‘Once in a lifetime’ for a reason

Ellen Futterman, Editor of the St. Louis Jewish Light


On the “what I did over my summer vacation front” St. Louisan Marsha Coplon scored a slam-dunk in terms of making a difference. She spent three weeks teaching theater to young girls in a tiny village in the Gambia, located in West Africa.

Still, she isn’t sure she wants to go back anytime soon. “Don’t get me wrong, I would work with these girls again in a second,” said Coplon, who is the Director of Education at the Repertory Theatre of St. Louis. She explains that between the expense in getting there and the primitive living conditions during her stay, well, they’re called “once in a lifetime” trips for a reason.

“I just don’t know if I could handle going to Africa again during the rainy season,” Coplon, who is Jewish, explained. “That said, I learned a lot about myself on this trip, like how many flies can be on my food before I won’t eat it,” she added, joking.

“But in all seriousness, I learned how to talk to people. The people of Gambia tell stories. They are such a welcoming people. There isn’t a word for stranger.

“I also learned a lot about taking the time to be polite and connect with a person before you start doing what you need to do.”

Coplon traveled to the Gambia with her longtime friend, Beth Drew, who is a teacher in Syracuse, N.Y. Drew had gotten to know a Gambian woman named Yassin Sarr, who lives in upstate New York half of the year and in the Gambia for the other half. Sarr’s dream is to open Starfish International Academy in the Gambia, which would empower girls there by providing them with an advanced education. Its mission also includes the girls learning a small business skill so they can bring money into the family rather than having to be married off by the age of 13 or 14 (polygamy is practiced in the Gambia). 

The program would also pay their school fees so the families would allow their daughters to continue their education. The Gambia ranks 155 out of 177 on the poverty scale and about 80 percent of the population is Muslim.

“While Yassin is raising money to start Starfish, she has a summer afterschool program where the girls who live nearby do service projects throughout the year and attend classes in the summer,” said Coplon, who along with Drew, taught a three-week playwriting class to 14 girls, half of whom were in seventh grade, the other half in 11th grade. The challenge for Coplon and Drew was in condensing to three weeks the Rep’s 23-week “WiseWrite” program, which teaches fifth graders at two St. Louis area public schools playwriting skills.

“The Gambia is very much a storytelling and teaching theater nation. But what they consider theater is almost like role playing as opposed to what we call theater,” explained Coplon. “The hardest thing for the girls was writing dialogue. Their creativity was great. But they kept saying, ‘We need to put a narrator in to tell people what is going on.’ We had to assure them a narrator wasn’t necessary.”
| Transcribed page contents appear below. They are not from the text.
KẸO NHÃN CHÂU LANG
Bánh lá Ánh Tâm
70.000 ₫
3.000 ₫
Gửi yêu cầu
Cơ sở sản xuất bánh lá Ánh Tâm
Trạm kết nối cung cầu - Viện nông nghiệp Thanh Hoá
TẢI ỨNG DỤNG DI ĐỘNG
Coplon and Drew decided the first exercise would be to adapt a Gambian folktale and turn it into a 10-minute play that would be performed by the girls at their summer graduation. “We had each girl bring in a legend, some story that their grandmothers would tell them at night”,  she explained. “From that, the class chose the one they wanted to perform. The one we did was Gambian about two Kumbas, one with mother and one without. It was kind of a Cinderella story.

“The other one they chose to do was Rumplestiltskin, but with a Gambian flavor. We ended up doing a Western or European folktale and then a Gambian folktale. There were representatives from the American Embassy at their graduation ceremony. It was very exciting.”

Coplon plans to publish the scripts, sending each girl a copy as well as sending one for the library, which is the only building at the academy right now. She said one of the unexpected benefits was that the girls saw her as a role model.

“For them to see a woman who has a good job, money to travel, and who has not been married but has a very happy life was a total shock,” said Coplon, adding that it was “the politeness of the people” that truly resonated for her.

At age 57, Coplon and Drew were considered “the elders”– the average lifespan for women there is 52. As a perk of their “advanced” status, they were given an “attached bathroom” with a sink, a toilet stool and a showerhead. (The younger girls in the compound had rooms with a communal bathroom.) Instead of the 10-minute walk to the school, the elders were also driven. 

“These people live in poverty that we can’t imagine,”Coplon said. “Whereas I would have looked at them and said this is so hopeless, they were not hopeless at all. Everything and everyone was part of a community. 

“Though I am thrilled with the writing part of what we taught and working on dialogue and the skills the girls learned, what thrilled me the most was watching them do their plays and the way they worked together to solve whatever issues came up. The whole cooperative ensemble was so delightful to see.”